On the next example, the library simulates key A, Z pressed.
The keyboard layout on the computer is important!
If you use a keyboard layout the US, you have corresponding keys, but if you use, for example, the french layout, you have another result.
extern crate keybd_event;
#[cfg(target_os = "linux")]
use std::thread::sleep;
#[cfg(target_os = "linux")]
use std::time::Duration;
use keybd_event::KeyboardKey::{KeyA,KeyZ};
use keybd_event::KeyBondingInstance;
fn main() {
let mut kb = KeyBondingInstance::new().unwrap();
#[cfg(target_os = "linux")]
sleep(Duration::from_secs(2));
kb.has_shift(true);
kb.add_keys(&[KeyA, KeyZ]);
kb.launching();
}
On Linux this library use uinput, but generally the uinput is only for the root user.

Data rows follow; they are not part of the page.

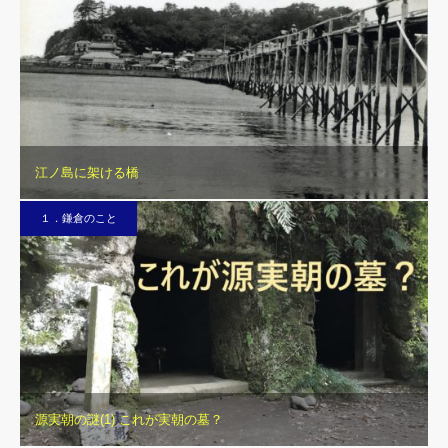
江ノ島に架ける橋
１．鎌倉のこと
源実朝の謎(1) これが実朝の墓？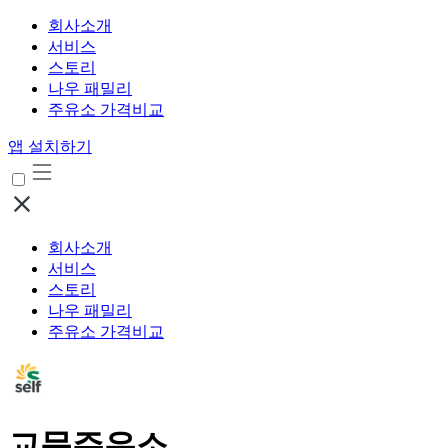
회사소개
서비스
스토리
나우 패밀리
주유소 가격비교
앱 설치하기
회사소개
서비스
스토리
나우 패밀리
주유소 가격비교
교문주유소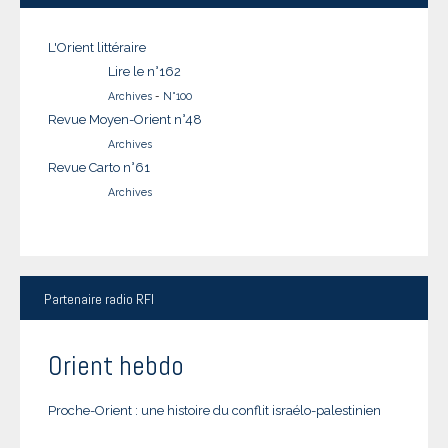
L'Orient littéraire
Lire le n°162
Archives
-
N°100
Revue Moyen-Orient n°48
Archives
Revue Carto n°61
Archives
Partenaire
radio RFI
Orient hebdo
Proche-Orient : une histoire du conflit israélo-palestinien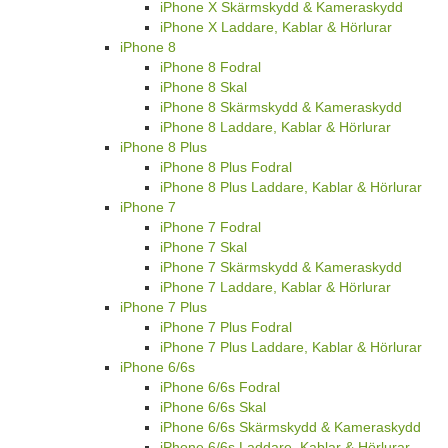
iPhone X Skärmskydd & Kameraskydd
iPhone X Laddare, Kablar & Hörlurar
iPhone 8
iPhone 8 Fodral
iPhone 8 Skal
iPhone 8 Skärmskydd & Kameraskydd
iPhone 8 Laddare, Kablar & Hörlurar
iPhone 8 Plus
iPhone 8 Plus Fodral
iPhone 8 Plus Laddare, Kablar & Hörlurar
iPhone 7
iPhone 7 Fodral
iPhone 7 Skal
iPhone 7 Skärmskydd & Kameraskydd
iPhone 7 Laddare, Kablar & Hörlurar
iPhone 7 Plus
iPhone 7 Plus Fodral
iPhone 7 Plus Laddare, Kablar & Hörlurar
iPhone 6/6s
iPhone 6/6s Fodral
iPhone 6/6s Skal
iPhone 6/6s Skärmskydd & Kameraskydd
iPhone 6/6s Laddare, Kablar & Hörlurar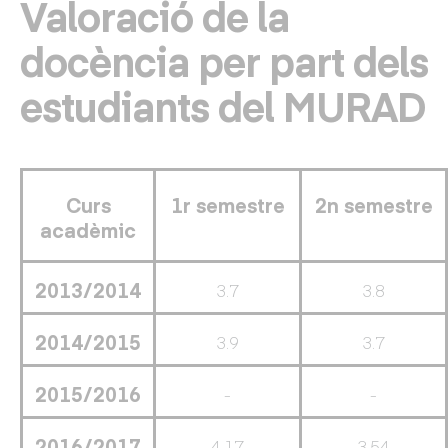
Valoració de la
docència per part dels
estudiants del MURAD
Curs
1r semestre
2n semestre
acadèmic
2013/2014
3.7
3.8
2014/2015
3.9
3.7
2015/2016
-
-
2016/2017
4.17
3.54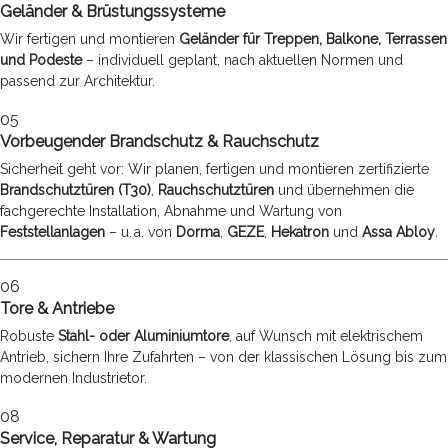
Geländer & Brüstungssysteme
Wir fertigen und montieren
Geländer für Treppen, Balkone, Terrassen
und Podeste
– individuell geplant, nach aktuellen Normen und
passend zur Architektur.
05
Vorbeugender Brandschutz & Rauchschutz
Sicherheit geht vor: Wir planen, fertigen und montieren zertifizierte
Brandschutztüren (T30)
,
Rauchschutztüren
und übernehmen die
fachgerechte Installation, Abnahme und Wartung von
Feststellanlagen
– u. a. von
Dorma
,
GEZE
,
Hekatron
und
Assa Abloy
.
06
Tore & Antriebe
Robuste
Stahl- oder Aluminiumtore
, auf Wunsch mit elektrischem
Antrieb, sichern Ihre Zufahrten – von der klassischen Lösung bis zum
modernen Industrietor.
08
Service, Reparatur & Wartung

The easy solution is executing on root user or change permission by chmod
, but it is not good.
You can follow the next example, for more security.
sudo groupadd uinput
sudo usermod -a -G uinput my_username
sudo udevadm control --reload-rules
echo "SUBSYSTEM==\"misc\", KERNEL==\"uinput\", GROUP=\"uinput\", MODE=\"0660\"" | sudo tee /etc/udev/rules.d/uinput.rules
echo uinput | sudo tee /etc/modules-load.d/uinput.conf
Another subtlety on Linux, it is important after creating KeyBondingInstance, to waiting 2 seconds before running first keyboard actions
This library depends on the frameworks Apple, I did not find a solution for cross-compilation.